The scientists cannot say for sure how the filtered music soothed their patients, but they speculate that the incoming signals encouraged the tone map to change its structure. The overactive, eavesdropping neurons became stifled by their neighbors.
Clearly the auditory cortex is just an early stop on the journey that sound takes from the outside world to our awareness. Some neurons in the auditory cortex extend branches down to the brain stem, where they link to a pair of regions called the caudate nucleus and putamen. Those regions may be important for processing the signals in several ways, such as categorizing sounds. In 2004 Louis Lowry, an ear-nose-and-throat doctor at Thomas Jefferson University in Philadelphia,
discovered that the caudate and the putamen play an important role in tinnitus by studying an unusual patient—himself.

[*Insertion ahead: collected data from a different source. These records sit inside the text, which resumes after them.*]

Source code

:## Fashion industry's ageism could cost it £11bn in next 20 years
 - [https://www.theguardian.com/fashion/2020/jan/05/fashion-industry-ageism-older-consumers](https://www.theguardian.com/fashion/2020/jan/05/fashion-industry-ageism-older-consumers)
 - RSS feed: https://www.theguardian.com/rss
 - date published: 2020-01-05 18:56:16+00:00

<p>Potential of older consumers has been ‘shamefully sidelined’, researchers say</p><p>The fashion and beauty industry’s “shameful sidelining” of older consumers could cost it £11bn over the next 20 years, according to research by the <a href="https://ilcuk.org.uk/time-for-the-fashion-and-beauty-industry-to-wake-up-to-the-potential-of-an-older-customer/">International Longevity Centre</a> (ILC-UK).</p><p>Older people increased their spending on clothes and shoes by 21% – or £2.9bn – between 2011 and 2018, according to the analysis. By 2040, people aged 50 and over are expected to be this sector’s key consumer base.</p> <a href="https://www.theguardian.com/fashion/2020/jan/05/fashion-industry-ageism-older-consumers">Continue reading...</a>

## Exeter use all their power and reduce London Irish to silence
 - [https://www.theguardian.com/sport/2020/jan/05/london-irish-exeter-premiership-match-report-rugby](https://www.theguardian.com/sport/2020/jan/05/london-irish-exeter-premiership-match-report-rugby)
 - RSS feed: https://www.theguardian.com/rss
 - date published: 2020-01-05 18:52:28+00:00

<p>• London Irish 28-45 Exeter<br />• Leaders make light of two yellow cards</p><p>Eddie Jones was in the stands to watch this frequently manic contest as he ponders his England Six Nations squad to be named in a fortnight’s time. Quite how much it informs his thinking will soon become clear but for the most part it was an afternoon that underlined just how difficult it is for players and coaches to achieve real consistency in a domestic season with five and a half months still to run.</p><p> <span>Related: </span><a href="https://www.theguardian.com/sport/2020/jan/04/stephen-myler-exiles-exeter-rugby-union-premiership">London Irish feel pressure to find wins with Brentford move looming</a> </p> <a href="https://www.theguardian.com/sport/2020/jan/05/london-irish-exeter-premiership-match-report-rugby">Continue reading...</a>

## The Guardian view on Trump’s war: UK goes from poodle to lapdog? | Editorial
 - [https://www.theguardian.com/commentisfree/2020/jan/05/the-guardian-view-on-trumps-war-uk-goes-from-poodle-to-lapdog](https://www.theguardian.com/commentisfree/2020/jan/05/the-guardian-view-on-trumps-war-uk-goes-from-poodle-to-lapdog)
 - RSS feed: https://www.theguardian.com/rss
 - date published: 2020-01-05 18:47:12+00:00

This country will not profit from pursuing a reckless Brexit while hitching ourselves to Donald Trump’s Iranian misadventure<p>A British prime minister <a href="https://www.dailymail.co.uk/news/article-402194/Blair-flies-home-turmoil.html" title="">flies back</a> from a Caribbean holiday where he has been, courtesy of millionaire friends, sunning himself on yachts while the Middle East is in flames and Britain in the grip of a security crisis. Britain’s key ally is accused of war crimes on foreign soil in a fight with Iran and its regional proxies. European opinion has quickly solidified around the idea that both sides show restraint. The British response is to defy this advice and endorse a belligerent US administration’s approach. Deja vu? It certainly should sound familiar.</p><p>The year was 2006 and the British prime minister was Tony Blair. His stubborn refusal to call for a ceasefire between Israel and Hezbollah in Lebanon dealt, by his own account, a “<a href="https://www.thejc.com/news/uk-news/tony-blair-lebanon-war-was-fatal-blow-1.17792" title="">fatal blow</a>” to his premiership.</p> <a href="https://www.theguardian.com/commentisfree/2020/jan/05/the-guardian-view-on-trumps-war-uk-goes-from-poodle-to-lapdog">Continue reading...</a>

As a young man, Lowry spent a summer working on a farm with a noisy tractor. The experience left him with partial hearing loss and a high-pitched ringing in his ears that plagued him for 40 years. Then at age 63, Lowry suffered a mild stroke. A CT scan and an MRI revealed that the stroke had damaged his caudate and putamen. But the stroke also brought a pleasant surprise. Lowry was completely cured of his tinnitus, without any further hearing loss.
Steven Cheung and Paul Larson, two doctors at the University of California, San Francisco, set out to reproduce Lowry's experience. They took advantage of the fact that
some people with Parkinson's disease get electrodes surgically implanted in their brain stem to control their symptoms. The electrodes typically have to pass the caudate and putamen to reach their target. Cheung and Larson engaged five patients preparing to receive an implant who also suffered from tinnitus. The patients agreed to undergo several minutes of deep brain stimulation to these regions during surgery as the electrode was being implanted. Cheung and Larson
reported that the tinnitus became much fainter in four of the five patients.
Once signals travel from the ear to the auditory cortex, caudate, and putamen, they eventually make their way to regions of the brain that carry out more sophisticated sound information processing: connecting the sounds with memories, interpreting their meaning, giving them emotional significance. It is precisely these regions that Schlee and his colleagues noted were behaving strangely in people with tinnitus. He argues that it is only when signals reach this large-scale network that we become conscious of sounds, and it is only at this stage that tinnitus starts to cause people real torment. Schlee's results suggest that the higher regions of the brain send their own feedback to the auditory cortex, amplifying its false signals. Schlee's model of tinnitus and consciousness could explain some curious observations. Even in bad cases of tinnitus, people can become unaware of the phantom sound if they are distracted. It may be that distractions deprive the errant signals from the auditory cortex of the attention they need to cause real distress. What's more, some of the most effective treatments for tinnitus appear to work by altering the behavior of the front of the brain. Counseling, for example, can make people better aware of the sounds they experience by explaining the brain process that may underlie the disorder, so they can consciously reduce their distress.
Solving the mystery of tinnitus will probably get even more urgent in years to come. Traffic, iPods, and other features of modern life may cause more hearing damage, hence more tinnitus. But if a real cure ever comes, it will probably not be a single silver bullet. It will instead attack the tinnitus network from top-down and bottom-up. For now, though, you should probably skip the hot bread on the ears.